Ich werde versuchen einen Test durchzuführen. Aber professionell ist diese Lösung mit Sicherheit nicht.


----------



## Sockenralf (7 April 2011)

Hallo,


sirbarny schrieb:


> Die Kennlinie des PTC steigt ab einer bestimmten Temperatur sehr steil an. Diese Temperatur ist natürlich bei den meißten Thermistoren unterschiedlich.
> Bei den Siemens DI's werden 13 - 30V als 1-Signal gewertet. Zwischen 5 und 13 V ist der Zusatnd nicht 100% definiert, aber unter 5 V auf jeden Fall 0-Signal.
> Der Strom der Siemens DI-Karte beträgt ca. 7 mA, dies sollte für den PTC ebenfalls kein Problem bereiten.
> Ich werde versuchen einen Test durchzuführen. Aber professionell ist diese Lösung mit Sicherheit nicht.


 
Du willst das aber doch niemandem verkaufen, oder?
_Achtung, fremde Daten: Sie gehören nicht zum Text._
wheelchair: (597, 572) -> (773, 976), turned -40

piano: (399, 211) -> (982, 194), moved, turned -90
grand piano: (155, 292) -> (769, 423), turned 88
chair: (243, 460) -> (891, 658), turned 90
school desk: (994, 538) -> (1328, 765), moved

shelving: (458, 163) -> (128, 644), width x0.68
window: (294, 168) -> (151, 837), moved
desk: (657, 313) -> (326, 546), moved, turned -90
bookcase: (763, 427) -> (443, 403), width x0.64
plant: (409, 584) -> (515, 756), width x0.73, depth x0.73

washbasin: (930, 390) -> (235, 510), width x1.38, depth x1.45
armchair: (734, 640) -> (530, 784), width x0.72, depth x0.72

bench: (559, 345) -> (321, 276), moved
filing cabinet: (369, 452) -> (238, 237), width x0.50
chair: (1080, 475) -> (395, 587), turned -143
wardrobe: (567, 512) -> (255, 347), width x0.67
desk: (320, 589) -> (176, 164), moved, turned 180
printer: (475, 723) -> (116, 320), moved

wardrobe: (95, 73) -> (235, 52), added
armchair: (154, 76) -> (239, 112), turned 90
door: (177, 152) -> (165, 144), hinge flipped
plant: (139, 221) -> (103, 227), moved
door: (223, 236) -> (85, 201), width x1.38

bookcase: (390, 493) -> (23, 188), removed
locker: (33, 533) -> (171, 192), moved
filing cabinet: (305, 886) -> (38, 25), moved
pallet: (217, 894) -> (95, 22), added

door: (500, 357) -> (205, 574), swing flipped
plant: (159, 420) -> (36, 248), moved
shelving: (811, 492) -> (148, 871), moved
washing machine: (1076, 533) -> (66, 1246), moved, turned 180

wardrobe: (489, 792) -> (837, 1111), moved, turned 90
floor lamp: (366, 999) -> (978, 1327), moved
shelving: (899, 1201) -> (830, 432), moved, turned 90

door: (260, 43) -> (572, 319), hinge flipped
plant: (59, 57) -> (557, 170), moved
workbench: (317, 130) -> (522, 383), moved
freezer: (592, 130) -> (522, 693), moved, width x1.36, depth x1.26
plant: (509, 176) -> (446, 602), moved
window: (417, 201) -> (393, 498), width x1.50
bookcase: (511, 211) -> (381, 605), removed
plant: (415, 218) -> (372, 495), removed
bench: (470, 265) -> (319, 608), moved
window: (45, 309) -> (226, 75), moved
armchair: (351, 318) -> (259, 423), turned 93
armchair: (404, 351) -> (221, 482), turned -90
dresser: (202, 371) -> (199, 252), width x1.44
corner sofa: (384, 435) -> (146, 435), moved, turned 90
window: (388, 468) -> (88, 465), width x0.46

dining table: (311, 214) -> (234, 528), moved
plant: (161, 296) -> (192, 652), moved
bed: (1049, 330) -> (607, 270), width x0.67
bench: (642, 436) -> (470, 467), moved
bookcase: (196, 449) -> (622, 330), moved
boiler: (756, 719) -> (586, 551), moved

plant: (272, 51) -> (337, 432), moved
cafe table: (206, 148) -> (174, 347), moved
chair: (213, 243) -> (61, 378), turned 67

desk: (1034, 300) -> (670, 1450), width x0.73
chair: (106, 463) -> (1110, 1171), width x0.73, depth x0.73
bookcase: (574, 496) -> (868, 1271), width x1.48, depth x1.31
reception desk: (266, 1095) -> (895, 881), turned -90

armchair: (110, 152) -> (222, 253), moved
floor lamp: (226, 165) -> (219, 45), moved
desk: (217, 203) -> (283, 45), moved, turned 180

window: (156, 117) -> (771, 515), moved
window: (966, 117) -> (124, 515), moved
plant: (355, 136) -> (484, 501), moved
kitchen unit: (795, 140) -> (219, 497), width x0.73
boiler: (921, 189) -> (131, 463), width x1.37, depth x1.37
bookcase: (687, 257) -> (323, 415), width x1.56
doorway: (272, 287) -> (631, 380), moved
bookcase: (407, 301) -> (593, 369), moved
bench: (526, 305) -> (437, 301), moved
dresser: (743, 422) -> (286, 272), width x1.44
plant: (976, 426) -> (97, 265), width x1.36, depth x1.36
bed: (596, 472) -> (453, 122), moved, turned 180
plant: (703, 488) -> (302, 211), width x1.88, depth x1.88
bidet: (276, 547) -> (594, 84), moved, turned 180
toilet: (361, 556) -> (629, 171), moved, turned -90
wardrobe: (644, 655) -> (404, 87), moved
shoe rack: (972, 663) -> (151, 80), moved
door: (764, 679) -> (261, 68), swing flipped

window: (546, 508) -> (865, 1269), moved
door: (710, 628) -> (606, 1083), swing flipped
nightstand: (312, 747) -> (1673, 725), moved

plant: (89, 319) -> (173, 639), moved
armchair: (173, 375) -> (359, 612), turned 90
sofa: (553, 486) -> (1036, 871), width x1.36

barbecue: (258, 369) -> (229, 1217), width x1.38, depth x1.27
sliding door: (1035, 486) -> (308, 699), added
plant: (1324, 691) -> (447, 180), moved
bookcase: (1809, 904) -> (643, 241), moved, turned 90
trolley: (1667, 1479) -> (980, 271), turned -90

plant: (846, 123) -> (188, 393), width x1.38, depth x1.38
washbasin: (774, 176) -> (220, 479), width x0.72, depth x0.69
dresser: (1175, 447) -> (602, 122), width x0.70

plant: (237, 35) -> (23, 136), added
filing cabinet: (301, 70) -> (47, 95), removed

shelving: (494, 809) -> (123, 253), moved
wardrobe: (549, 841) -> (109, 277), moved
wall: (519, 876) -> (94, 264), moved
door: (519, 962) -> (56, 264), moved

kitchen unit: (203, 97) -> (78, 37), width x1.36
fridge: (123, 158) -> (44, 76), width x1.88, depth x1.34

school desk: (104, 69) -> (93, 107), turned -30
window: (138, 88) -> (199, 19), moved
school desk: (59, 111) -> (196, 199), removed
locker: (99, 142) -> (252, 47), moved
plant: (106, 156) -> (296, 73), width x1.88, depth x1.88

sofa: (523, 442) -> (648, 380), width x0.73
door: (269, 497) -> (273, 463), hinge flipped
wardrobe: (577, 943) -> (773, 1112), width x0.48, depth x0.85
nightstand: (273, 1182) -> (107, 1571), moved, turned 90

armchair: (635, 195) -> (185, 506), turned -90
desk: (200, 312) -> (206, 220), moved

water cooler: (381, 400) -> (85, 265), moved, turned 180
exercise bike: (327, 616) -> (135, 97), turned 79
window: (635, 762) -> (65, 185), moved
Ich würde dich zuerst teeren, dann federn und anschließend vom Hof jagen *ROFL*


MfG


----------



## sirbarny (8 April 2011)

@Sockenralf: Besser als vierteilen ;-)

Ich bin viel unterwegs, z.B. Südafrika, Venezuela, Mexiko usw. 
Wenn dann für vorhandene Maschinen eine kurzfristige Umrüstung erforderlich ist, dann habe ich nicht immer sofort alle benötigten Materialien zur Verfügung. 
Ich finde: Besser ein gutes Provisorium als überhaupf kein Schutz, besonders in den heißen Ländern.
Sir


----------



## Oberchefe (8 April 2011)

Das sind dann die Maschinen, die fünf Jahre laufen bis die Eingangskarte getauscht wird. Mit der neuen Karte funktioniert es bedingt durch Exemplarstreueung nicht mehr und man sucht einen Weile nach dem Fehler.
Leider sieht der Kunde so einen Murks erst mal nicht als solchen an, er vermutet sogar, er wäre beim Konkurenzangebot über den Tisch gezogen worde weil das ja einiges teurer ist.


----------